Ziele des Konfliktseminars
Konflikte und Auseinandersetzungen sollen und können nicht generell vermieden werden. Konflikte begegnen den Schülern täglich, sie sollen die Möglichkeit erhalten durch gezielte Übungen ihre Konfliktlösungsstrategien und eine vernünftige Streitkultur entwickeln zu können.
-
Klimaveränderung in der Klasse
-
Sensibilisierung für ihr Konfliktverhalten
-
Handlungsalternativen aufzeigen
-
Meinungsaustausch fördern und fordern
-
Kommunikation fördern
Ort
Das Konfliktseminar findet nicht in der Schule, sondern in anderen dafür geeigneten Räumen statt. Störungen des normalen Schulalltages, wie das Pausenklingeln, Rennen auf dem Flur usw. sind damit ausgeschaltet. Außerdem durchbricht bereits ein Ortswechsel das gewohnten Rollenverhalten in der Klasse. Ein anderer Kontext setzt damit bereits das Signal: Hier geht es um Veränderung!
Dauer
Das Seminar findet an 3 hintereinander folgenden Schulvormittagen von 08.30 – 13.00 Uhr statt.
Lehrerrolle
Die Position der Lehrer ist die der teilnehmenden Beobachter/innen. Sie haben keine Verantwortung für den Ablauf und die Ordnung während der Seminartage und dürfen unangemessenes Verhalten von Schüler nicht sanktionieren. Der Rollenwechsel ermöglicht den Lehrkräften eine andere Wahrnehmung der Probleme und Anliegen ihrer Schüler/innen. Das unterstützt sie dabei, das Thema Konflikte mit ihrer Klasse neu und anders weiterzubearbeiten. Es ist wichtig diese Rolle mit Lehrern im Vorgespräch zu erläutern und abzuklären.

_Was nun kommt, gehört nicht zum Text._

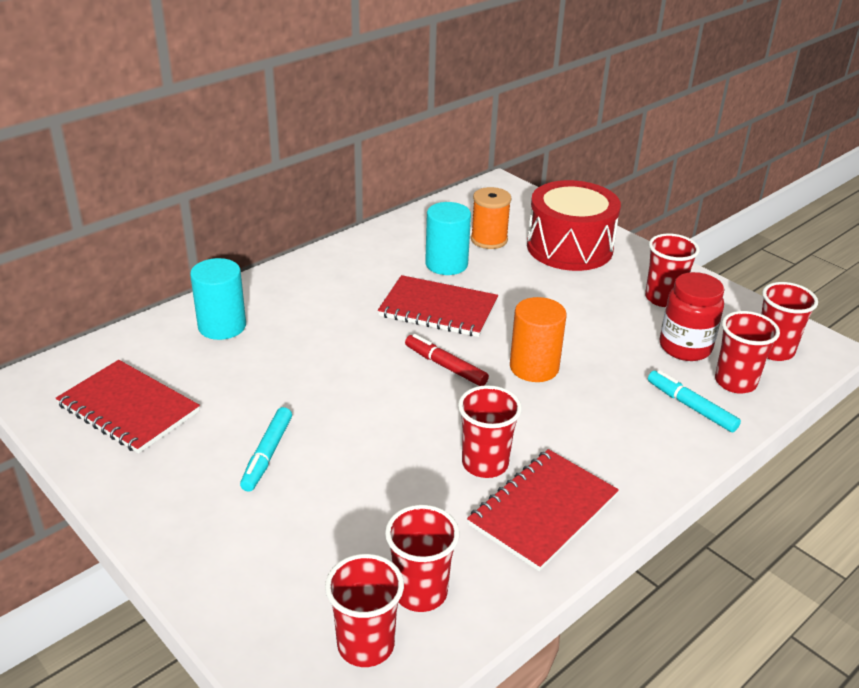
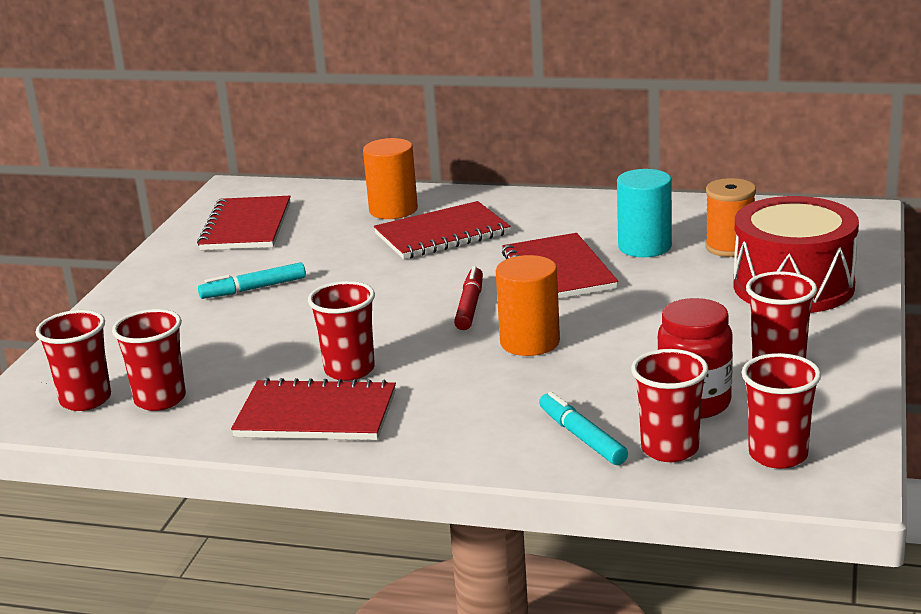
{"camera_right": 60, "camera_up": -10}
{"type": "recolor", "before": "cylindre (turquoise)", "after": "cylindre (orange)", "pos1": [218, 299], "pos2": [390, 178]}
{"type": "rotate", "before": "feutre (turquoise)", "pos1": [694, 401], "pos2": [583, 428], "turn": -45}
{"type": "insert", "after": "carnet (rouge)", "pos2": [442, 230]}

Die konfrontative Pädagogik und ihre Grundhaltung
 Die Karlsruher Konfliktseminare basieren auf der Grundhaltung der konfrontativen Pädagogik. In Erweiterung zur "verstehenden" Pädagogik werden mit den Schülern Verhaltensänderungen erarbeitet und eingeübt. Grundlage dafür ist die konsequente Konfrontation der Schüler mit jeglichem destruktiven Verhalten, Regelbrüchen usw. Als Seminarleitung benenne ich Verstöße, spiegele Handlungen zurück und fordere dazu auf Verhalten, Absicht und Hintergrund zu erklären. Wichtig hierbei: Nicht die Person des Jugendlichen wird in Frage gestellt, sondern sein Verhalten. Diese grundsätzliche Akzeptanz des Jugendlichen bildet die Basis einer tragfähigen, konstruktiven Beziehung zwischen ihm auf der einen und dem Erwachsenen auf der anderen Seite.